The wireless communication between a transmitting and a receiving station utilizing the space around the earth, i.e. atmosphere is called space communication.
The earth’s atmosphere plays a very interesting role the propagation of e.m. waves from one place to another due to change in air temperature, air density, electrical conductivity and absorption characteristics with height. For example, most of the radiations in infrared region are absorbed by the atmosphere. The ultraviolet radiations are absorbed by the ozone layer.
Five layers are considered to play main role in communication:
1. C layer at about 60 km above the surface of earth reflects e.m. waves in the frequency range 3 kHz – 300 kHz.
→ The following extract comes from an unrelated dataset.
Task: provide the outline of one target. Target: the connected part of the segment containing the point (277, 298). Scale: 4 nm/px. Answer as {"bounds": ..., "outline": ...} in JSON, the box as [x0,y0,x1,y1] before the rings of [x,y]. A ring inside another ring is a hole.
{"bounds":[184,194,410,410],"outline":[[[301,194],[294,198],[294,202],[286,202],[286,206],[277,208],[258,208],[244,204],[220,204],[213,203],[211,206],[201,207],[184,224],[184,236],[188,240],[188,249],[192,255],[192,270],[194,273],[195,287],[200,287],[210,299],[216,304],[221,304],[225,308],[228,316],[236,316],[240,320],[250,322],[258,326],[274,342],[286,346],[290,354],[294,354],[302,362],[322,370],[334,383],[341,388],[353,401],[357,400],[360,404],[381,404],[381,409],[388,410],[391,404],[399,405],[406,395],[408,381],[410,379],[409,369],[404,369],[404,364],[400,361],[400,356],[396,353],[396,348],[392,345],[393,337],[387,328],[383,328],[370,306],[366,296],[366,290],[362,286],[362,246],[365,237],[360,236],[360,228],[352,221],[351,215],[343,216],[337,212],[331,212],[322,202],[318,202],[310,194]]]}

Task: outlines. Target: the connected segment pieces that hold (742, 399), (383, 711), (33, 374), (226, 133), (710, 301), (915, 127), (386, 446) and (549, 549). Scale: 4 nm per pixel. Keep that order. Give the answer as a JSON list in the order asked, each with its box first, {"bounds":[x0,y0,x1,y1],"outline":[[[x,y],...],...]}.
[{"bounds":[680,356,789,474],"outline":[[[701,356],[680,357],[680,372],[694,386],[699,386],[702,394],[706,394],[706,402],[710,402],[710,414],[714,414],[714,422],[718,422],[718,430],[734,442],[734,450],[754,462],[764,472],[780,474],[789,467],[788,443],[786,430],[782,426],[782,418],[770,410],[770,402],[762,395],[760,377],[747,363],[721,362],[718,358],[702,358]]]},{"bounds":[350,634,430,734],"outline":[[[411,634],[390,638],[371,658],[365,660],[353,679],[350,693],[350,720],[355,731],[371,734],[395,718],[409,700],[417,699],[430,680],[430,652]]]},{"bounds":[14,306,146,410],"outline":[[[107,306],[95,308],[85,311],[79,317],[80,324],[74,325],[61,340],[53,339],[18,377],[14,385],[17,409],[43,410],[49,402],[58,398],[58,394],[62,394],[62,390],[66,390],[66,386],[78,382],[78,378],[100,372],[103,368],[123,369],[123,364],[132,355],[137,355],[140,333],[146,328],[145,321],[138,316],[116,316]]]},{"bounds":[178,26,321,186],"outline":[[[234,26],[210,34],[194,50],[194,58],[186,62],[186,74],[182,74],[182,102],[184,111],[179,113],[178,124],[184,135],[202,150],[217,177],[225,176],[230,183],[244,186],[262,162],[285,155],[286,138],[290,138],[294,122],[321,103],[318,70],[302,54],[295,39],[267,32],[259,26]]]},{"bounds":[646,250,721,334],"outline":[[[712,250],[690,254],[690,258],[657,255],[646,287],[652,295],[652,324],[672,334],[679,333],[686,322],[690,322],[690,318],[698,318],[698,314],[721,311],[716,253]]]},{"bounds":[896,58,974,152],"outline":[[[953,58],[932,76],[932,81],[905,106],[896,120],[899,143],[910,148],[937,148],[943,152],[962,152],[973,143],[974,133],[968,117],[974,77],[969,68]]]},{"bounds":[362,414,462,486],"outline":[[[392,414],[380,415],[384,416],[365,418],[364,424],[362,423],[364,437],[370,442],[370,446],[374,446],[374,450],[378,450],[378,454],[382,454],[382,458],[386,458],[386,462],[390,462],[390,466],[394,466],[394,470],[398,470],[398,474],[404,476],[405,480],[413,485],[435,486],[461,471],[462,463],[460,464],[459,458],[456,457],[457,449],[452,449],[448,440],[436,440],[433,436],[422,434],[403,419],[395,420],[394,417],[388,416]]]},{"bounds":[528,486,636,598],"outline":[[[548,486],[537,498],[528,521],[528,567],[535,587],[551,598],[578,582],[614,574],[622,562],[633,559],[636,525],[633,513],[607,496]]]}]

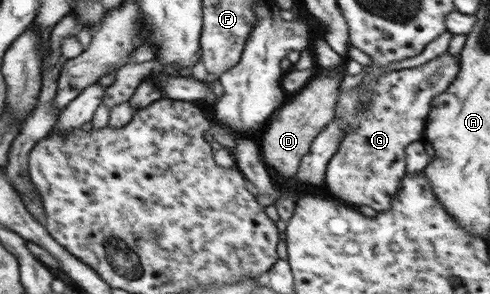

It is therefore used for direct long range communication.
2. D layer at a height of about 80 km reflects e.m. waves in the low frequency range (3 kHz – 300 kHz) but absorbs waves in the medium frequency range (300 kHz – 3 MHz) and high frequency range (3 – 30 MHz).
3. E layer at a height of about 110 km helps in propagation of waves in the medium frequency range but reflects waves in the high frequency range in the day time.
4. F1 layer at a height of about 180 km lets most of the high frequency waves to pass through.
5. F2 layer (at a height of 300 km in daytime and 350 km at night) reflects e.m. waves up to 30 MHz and allows waves of higher frequencies to pass through.
Based on the variation of temperature, air density and electrical conductivity with altitude, the atmosphere is thought to be made up of several layers. The atmospheric layer close to the earth called the troposphere extends up to about 12 km above the sea level. The temperature in troposphere vary between 290 K (at the equator) to 220 K (at tropopause). The air density is maximum but electrical conductivity is the least compared to other layers.
The next layer up to about 50 km is called the stratosphere. An ozone layer is in the lower stratosphere extends from about 15 km to about 30 km.
The layer above the stratosphere and up to about 90 km is called the mesosphere. The minimum temperature in mesosphere in about 180 K.
Beyond mesosphere up to 350 km, there is a zone of ionized molecules and electrons called the ionosphere. In ionosphere, temperature increases with height to about 1000 K. The ionosphere affects the propagation of radio waves. It is divided into D, E, F and F2 regions based on the number density of electrons, which increases with height from about 109 m–3 in D region to 1012 m–3 in F2 layer.
These variations in temperature, density and conductivity arise due to different absorption of solar radiations at different heights and changes in composition, etc.
The essential feature of space communication is that a signal emitted from an antenna of the transmitter has to reach the antenna of the receives. Depending on the frequency of radio wave, it can occur as ground wave, space wave, sky wave and via satellite communication.